Please count how many lines of the data include the word "زيارة". Give only that number in reply.

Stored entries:
--------------------------------
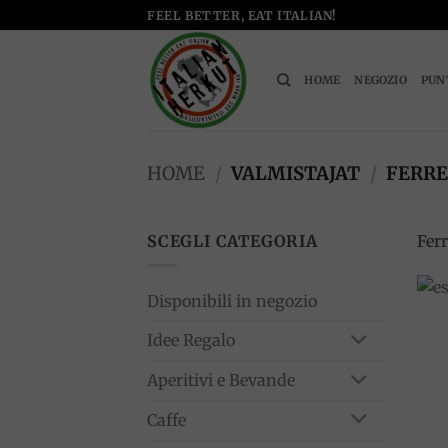
Salta
FEEL BETTER, EAT ITALIAN!
ai
contenuti
HOME
NEGOZIO
PUN
HOME
/
VALMISTAJAT
/
FERRE
SCEGLI CATEGORIA
Ferr
Disponibili in negozio
Idee Regalo
Aperitivi e Bevande
Caffe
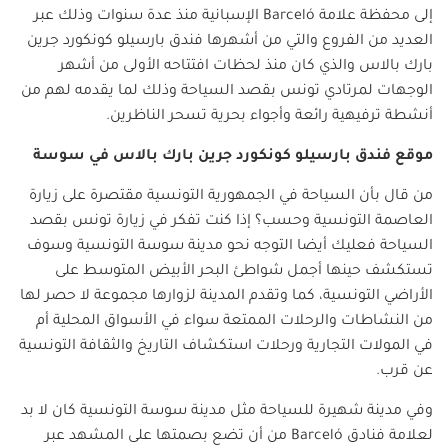
إلى محفظة علامة
Barceló
الإسبانية منذ عدة سنوات وذلك عبر
العديد من الفروع والتي من أشهرها فندق بارسيلو كونكورد جرين
بارك بالاس والذي كان منذ لحظات افتتاحه الأولى من أشهر
الوجهات لمرتادي تونس بقصد السياحة وذلك لما يقدمه لهم من
أنشطة ترفيهية رائعة وأجواء بحرية تسحر الناظرين.
موقع فندق بارسيلو كونكورد جرين بارك بالاس في سوسة
من قال بأن السياحة في الجمهورية التونسية مقتصرة على زيارة
العاصمة التونسية وحسب؟ إذا كنت تفكر في زيارة تونس بقصد
السياحة فعليك أيضا التوجه نحو مدينة سوسة التونسية وسوف
تستكشف حينها أجمل شواطئ البحر الأبيض المتوسط على
الأراضي التونسية، كما وتقدم المدينة لزوارها مجموعة لا حصر لها
من النشاطات والرحلات الممتعة سواء في الأسواق المحلية أم
في المولات التجارية ورحلات استكشاف التاريخ والثقافة التونسية
عن قرب.
وفي مدينة شهيرة للسياحة مثل مدينة سوسة التونسية كان لا بد
لعلامة فنادق
Barceló
من أن تضع بصمتها على المشهد عبر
--------------------------------
▶ Exercise answer: 2